SLIFF 2017 Review- BERNARD AND HUEY
BERNARD AND HUEY screens as part of the 26th Annual Whitaker St. Louis International Film Festival on Sunday, November 5 at 6 PM at landmark’s Tivoli Theatre. For ticket information click HERE
Here’s a rarity. It’s a live-action feature film based on a comic that doesn’t involve brawny men in armored tights wailing on each other (and taking out entire city blocks). That’s because it’s based on a newspaper/magazine comic panel (like “The Far Side”) rather than those brightly colored page-turners from Marvel and DC. This is the brainchild of celebrated cartoonist Jules Feiffer, and uses recurring characters from the pages of the Village Voice and Playboy, spanning thirty years. When we first meet BERNARD AND HUEY, they’re in their early twenties, always on the make (or in their language “looking to make out”). Bespectacled, nebbishy Bernard is bemoaning his last lady, while brunt, surly Huey offers his “lil’ black book” while commenting on any female prospect within his scope of vision. From those first moments we know we’re in Feiffer territory with dialogue so similar to the exchanges between Jonathan and Sandy in the iconic 1971 classic CARNAL KNOWLEDGE. Jump to the present day and nearly 50 year-old Bernie (Jim Rash) has amassed much of said knowledge as a single book editor whose spartan apartment practically has a revolving bedroom door. Then we catch up with Huey (David Koechner), drunk, overweight, slovenly, as he’s being hauled back to his wife by his graphic novelist daughter Zelda (Mae Whitman). He escapes her clutches and heads right to a very stunned old bud Bernie. As the two re-connect, Huey sets up “shop” in Bernie’s pad, and while Bernie begins an ill-advised affair with Zelda, Huey gets his “mojo” back with several ladies including Bernie’s co-worker Mona (Nancy Travis) and his recent ex Roz (Sasha Alexander), an “age appropriate” therapist. When Zelda proves to be her father’s daughter,it’s Bernard that flounders in the “make out” scene.

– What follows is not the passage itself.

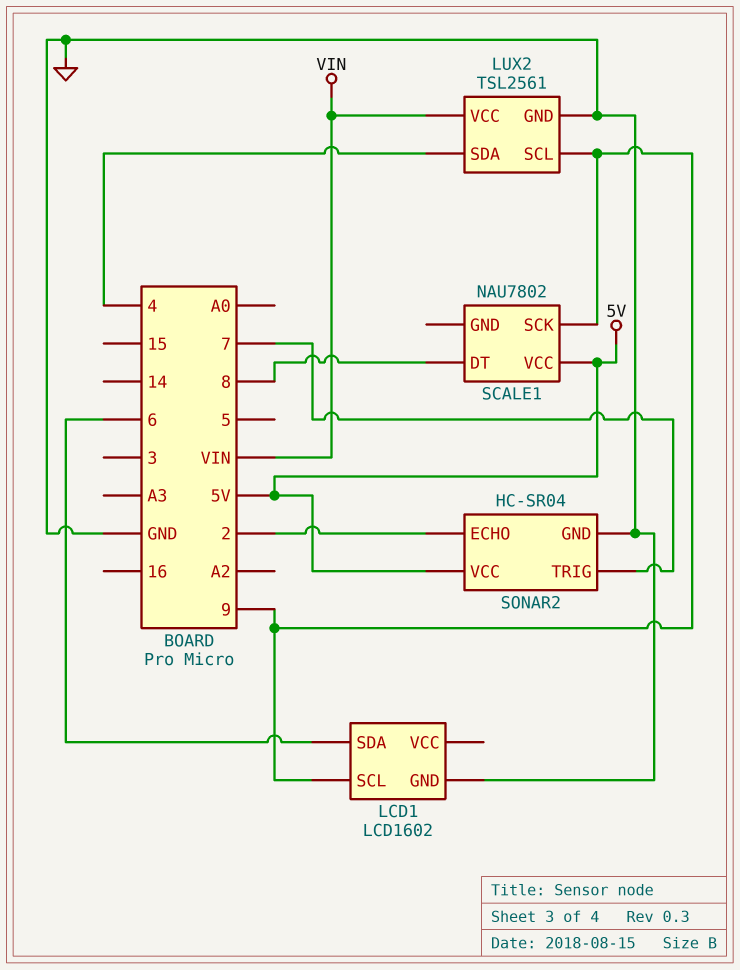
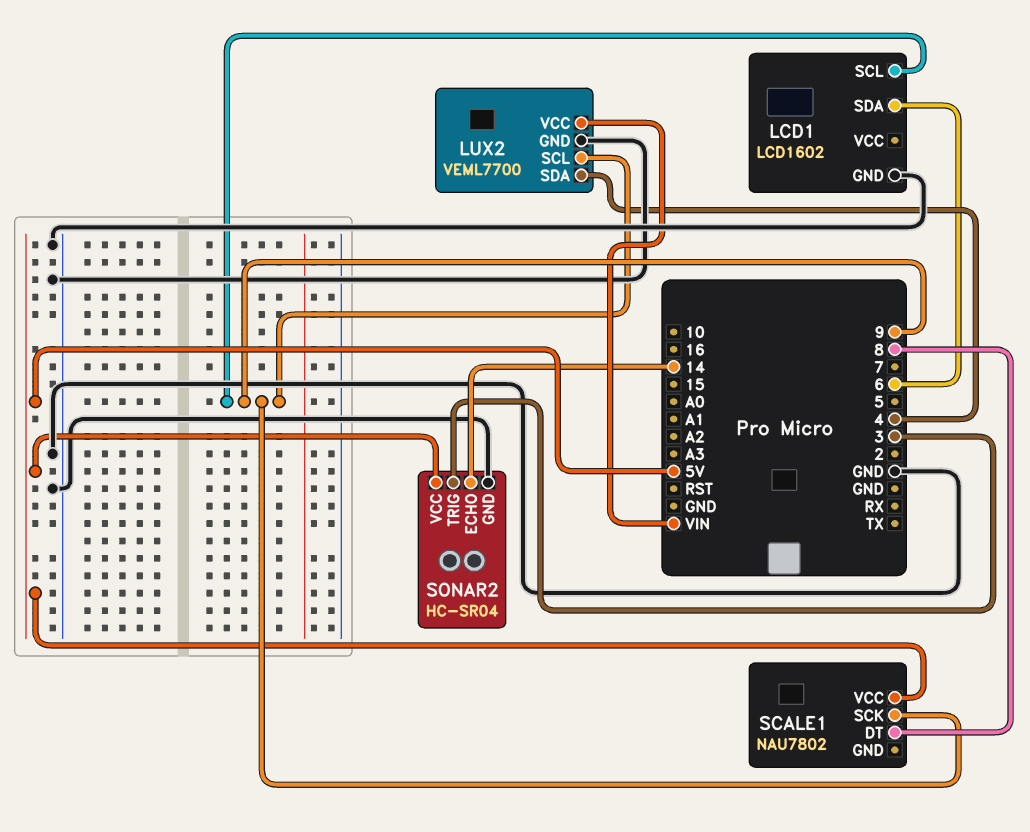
LUX2: TSL2561 -> VEML7700
SONAR2 pin ECHO: 2 -> 14
SONAR2 pin TRIG: 7 -> 3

Director Dan Mirvish expertly capture the Big Apple vibe as the two main characters wander endless streets and debate at countless dives and diners. Rash and Koechner are an engaging unlikely pair who know just the right “buttons” to push with each other (at times there’s a palpable air of potential violence in these encounters). The women here are more than just mere conquests or obstacles, really delivering a sharp verbal “smack-down” to their crude “come-ons (especially Huey). Whitman, in particular. is quite convincing as an artist that believes she just needs the right break, while not accepting any form of criticism about her gruesome imagery (all concern distorting of a certain organ). For fans of the formidable Feiffer, BERNARD AND HUEY is a must movie date.